Part III brings the book more or less up to date by describing the rise and decline, but not the fall, of IDC. Special attention is devoted to Kitzmiller, and a portion of Judge Jones’s opinion is given. But the most original and (I think) interesting essay in Part III is the insightful piece by Nick Matzke, now a graduate student in integrative biology but at the time a staff member at the National Center for Science Education.
Matze shows in painstaking detail that for all its claims, IDC is nothing more than a rephrasing of creationism with some changes of emphasis. All the arguments by Phillip Johnson and the Discovery Institute predate his association with the movement. Even the terms of art associated with IDC, such as “intelligent design,” “non-religious creator,” “design theory,” and “irreducible complexity,” are first seen in the works of creationists who were trying to rephrase “creation science” in a way that would circumvent the McLean decision. As Matzke clearly shows, even Johnson’s major political contribution to creationism–the “big tent” that embraces both young- and old-earth creationists–was already in place by 1984. And Dembski’s vaunted “specified complexity” is nothing more than a rehash of the earlier assertion that evolution violates the second law of thermodynamics. As Matzke puts it so neatly, “The creationists…like to claim that evolution only occurs within strict limits. In biology, this is false; but in the evolution of creationism, it applies in spades.”

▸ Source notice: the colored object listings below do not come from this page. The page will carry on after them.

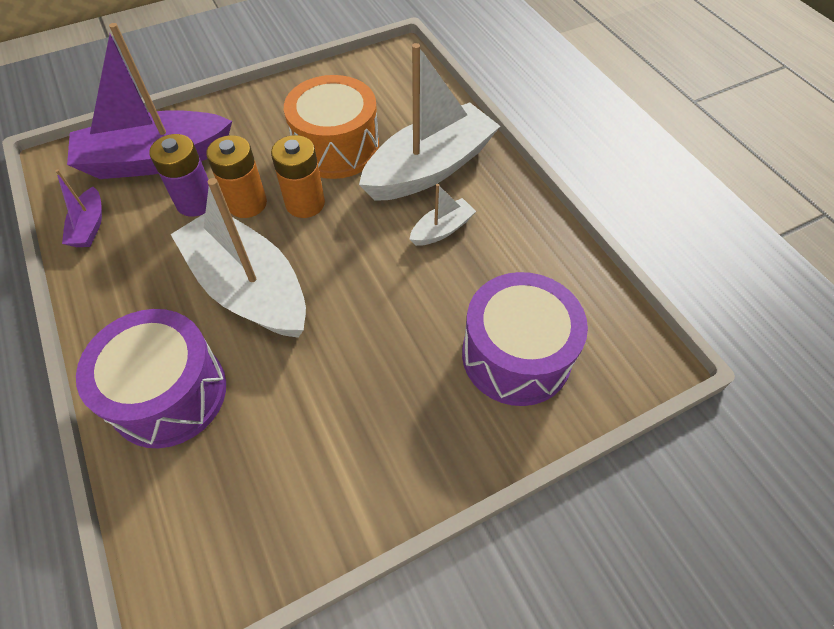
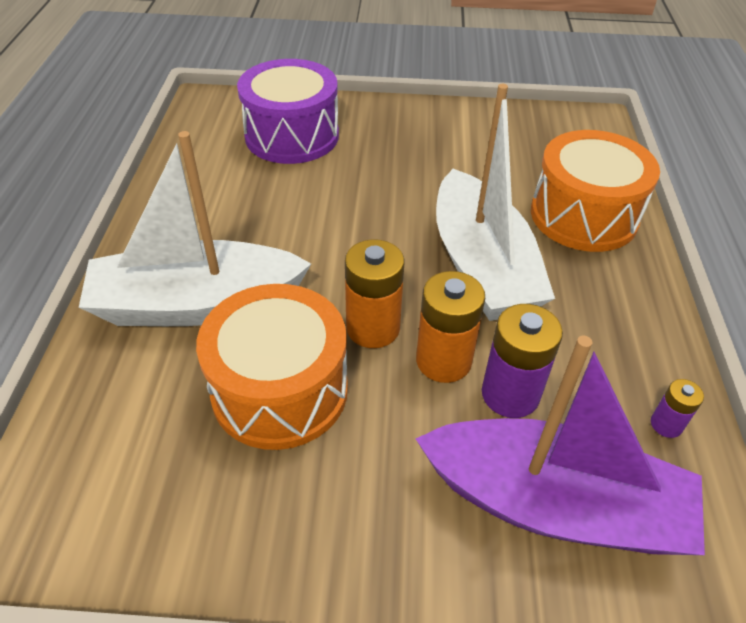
camera: 150 degrees left, 10 degrees down
(89, 226) = (666, 424): purple boat -> purple battery
(169, 393) = (583, 215): purple drum -> orange drum
(442, 230) = (253, 236): white boat -> none

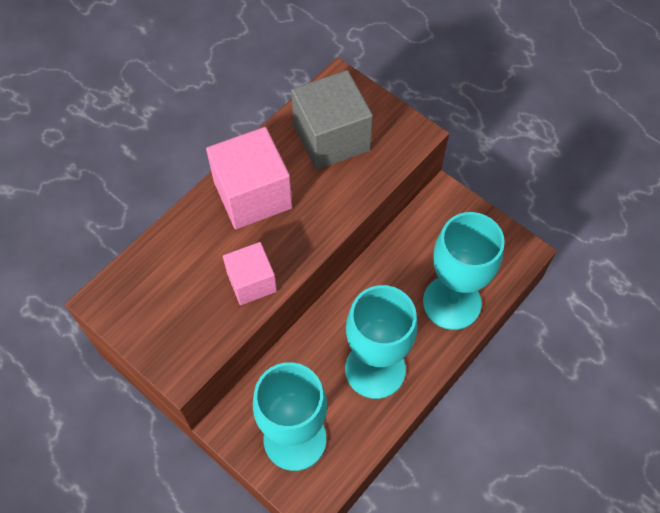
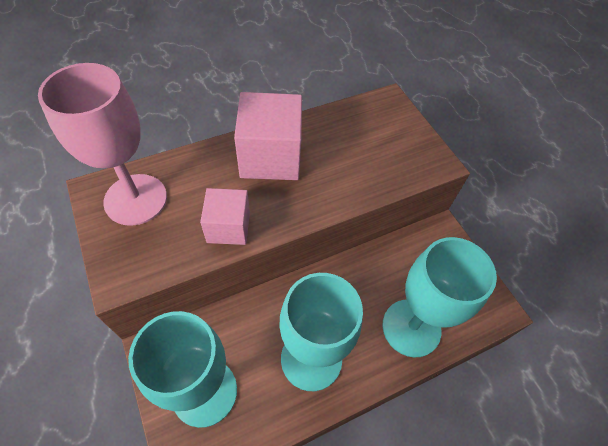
camera: 20 degrees right, 5 degrees down
(147, 293) = (136, 199): none -> pink goblet
(331, 138) = (361, 139): grey cube -> none

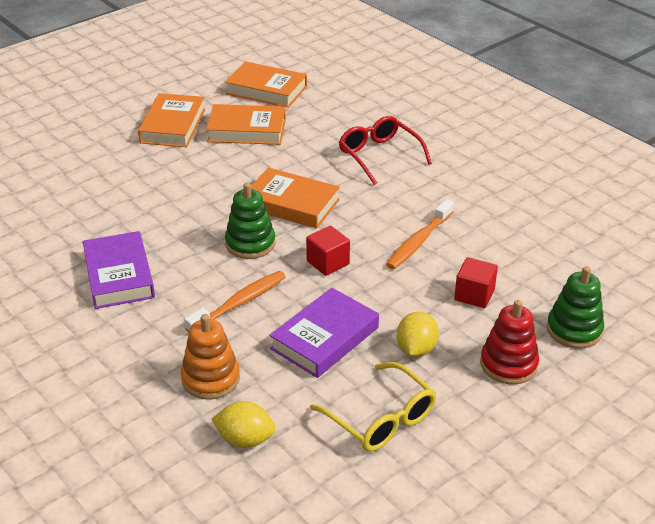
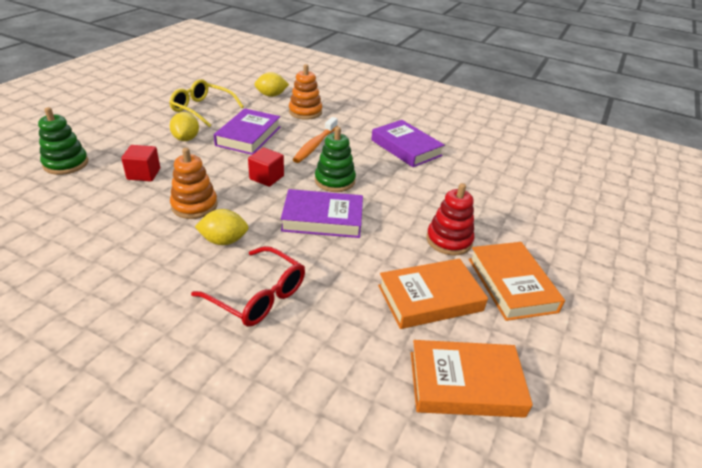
camera: 155 degrees right, 0 degrees up
(292, 204) = (322, 219): orange book -> purple book
(396, 201) = (224, 241): none -> yellow lemon
(418, 242) = (194, 206): orange toothbrush -> orange stacking toy
(508, 364) = (122, 139): red stacking toy -> red stacking toy (449, 240)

Evolution vs. Creationism and But Is It Science? are outstanding additions to the large literature on the creationist movement in all its aspects. They are not, of course, the end of the story by a long shot. Although one might hope third-edition updates of these works will not be necessary, that is not likely to be the case. Matzke quotes an ACLU lawyer, who said at the end of the McLean case in 1982, “Don’t think the creationists will go away. They won’t! They’ll just regroup and be smarter and sneakier next time.”
Lawrence S. Lerner
California State University, Long Beach
This contribution has not been peer refereed. It represents solely the view(s) of the author(s) and not necessarily the views of APS.